In use, found object

STRONG BAD: {electric guitar plays} All right! The Detector has detected something with its illegally powerful rays! I'll just leave this treasure marker here, so I'll know where to dig later!

STRONG BAD: {electric guitar plays} Yes! Another triumph for the Taranchula Black Metal Detector! I'll just leave this treasure marker here, so I'll know where to dig later!

Plunger

Strong Bad: No thanks, I get enough fiber in my diet.

Snake Boxer 5 Manual Pages

Cover

STRONG BAD: {music} It's the cover to my long-lost Snake Boxer 5 manual! If I can find the rest of this thing, I'll have the cheat code that unlocks Snake Boxer 5's super secret forbidden mode!

First Page

STRONG BAD: {music} It's the first page of my long-lost Snake Boxer 5 manual, detailing, in five sentences, the complex back-story of Snake Boxers 1 through 4!

Pages 2 through 49

STRONG BAD: {music} It's pages 2 through 49 of my long-lost Snake Boxer 5 manual! Who knew it took so many guys to build one of these things? How do you "key grip" a Snake Boxer game?

Last Page

STRONG BAD: Sweet. Holy.

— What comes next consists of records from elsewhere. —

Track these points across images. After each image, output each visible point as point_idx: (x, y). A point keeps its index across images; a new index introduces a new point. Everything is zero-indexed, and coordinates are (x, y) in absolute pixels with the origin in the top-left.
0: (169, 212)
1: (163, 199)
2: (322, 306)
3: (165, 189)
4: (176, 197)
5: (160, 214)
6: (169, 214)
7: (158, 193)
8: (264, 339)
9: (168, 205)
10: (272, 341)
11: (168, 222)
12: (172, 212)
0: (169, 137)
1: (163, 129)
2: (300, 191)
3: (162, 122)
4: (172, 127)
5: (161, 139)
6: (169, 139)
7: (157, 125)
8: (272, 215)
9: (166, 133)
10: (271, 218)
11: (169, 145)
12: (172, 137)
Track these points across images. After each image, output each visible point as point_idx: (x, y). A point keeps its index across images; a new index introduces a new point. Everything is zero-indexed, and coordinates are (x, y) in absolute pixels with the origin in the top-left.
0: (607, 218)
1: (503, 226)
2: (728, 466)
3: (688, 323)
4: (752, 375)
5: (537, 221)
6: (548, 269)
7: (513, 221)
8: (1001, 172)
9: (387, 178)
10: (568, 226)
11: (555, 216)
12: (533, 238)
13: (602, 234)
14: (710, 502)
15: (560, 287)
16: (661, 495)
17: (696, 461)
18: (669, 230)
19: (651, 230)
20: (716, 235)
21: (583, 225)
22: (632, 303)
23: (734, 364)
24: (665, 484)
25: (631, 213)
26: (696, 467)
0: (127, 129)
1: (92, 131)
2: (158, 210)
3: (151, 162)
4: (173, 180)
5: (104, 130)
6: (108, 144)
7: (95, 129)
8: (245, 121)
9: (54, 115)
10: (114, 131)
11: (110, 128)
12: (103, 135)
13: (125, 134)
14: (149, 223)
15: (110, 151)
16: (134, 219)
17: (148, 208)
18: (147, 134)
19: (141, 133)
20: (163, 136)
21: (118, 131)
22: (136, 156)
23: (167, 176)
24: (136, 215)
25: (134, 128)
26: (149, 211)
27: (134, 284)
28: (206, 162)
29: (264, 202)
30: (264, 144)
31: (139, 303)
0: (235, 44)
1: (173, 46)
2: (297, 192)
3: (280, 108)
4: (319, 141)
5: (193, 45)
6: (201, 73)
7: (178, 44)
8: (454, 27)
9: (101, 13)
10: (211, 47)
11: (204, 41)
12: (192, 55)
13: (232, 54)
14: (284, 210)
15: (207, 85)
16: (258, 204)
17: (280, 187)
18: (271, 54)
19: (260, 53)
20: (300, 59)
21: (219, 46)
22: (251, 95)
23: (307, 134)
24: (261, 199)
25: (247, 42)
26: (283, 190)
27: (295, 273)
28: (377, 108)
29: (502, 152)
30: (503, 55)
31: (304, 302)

Trogdor. {music} It's the last page of my long-lost Snake Boxer 5 manual, which contains — easy Strong Bad — the secret code to unlock the secret forbidden level!

Start Screen

When the game is left on the start screen, periodically, Strong Bad will come on screen.
STRONG BAD: {walks on screen left} Check me out! {walks off right}

STRONG BAD: {falls from the top of the screen} That was more than a little weird. {walks off left}

STRONG BAD: {runs all the way across the screen, very far away from the camera, from left to right}

STRONG BAD: {walks on from the right, very close to the camera} I'm ready for my close up. {walks left and back, very far away from the camera, then walks off to the left'}

STRONG BAD: {drops down from the top of the screen, upside down} I wonder if my frames per second can handle this action! {goes back up}

STRONG BAD: {walks on right, looks at start button} Hey now, what's this? {half singing} Awesome! {walks off right}

STRONG BAD: {walks on from left, looks up at game logo} This is gonna be sweet. {walks off right}

STRONG BAD: {pops up from bottom, very close to camera} Yes, I am awesome. {drops back down}

Strong Bad interrupting

STRONG BAD: Quiet you.

STRONG BAD: My turn.

STRONG BAD: No one cares.

STRONG BAD: Shut up.

STRONG BAD: Not interested.

Total Load → Strong Bad

STRONG BAD: That's a great idea! With the power of Total Load Total Energy Enhancing powder, I'll transform myself into an athletic juggernaut! Let's just read the warning label... "fits of rage"... fine. "Excessive back hair" ... cool. "Mysterious pants issues"!? What the crap? Why don't people tell me these things before I send away for free samples!

STRONG BAD: Uh-uh, no way. My pants have enough mysterious issues as it is.

Plunger & rarr; Strong Bad

STRONG BAD: No thanks, I get enough fiber in my diet.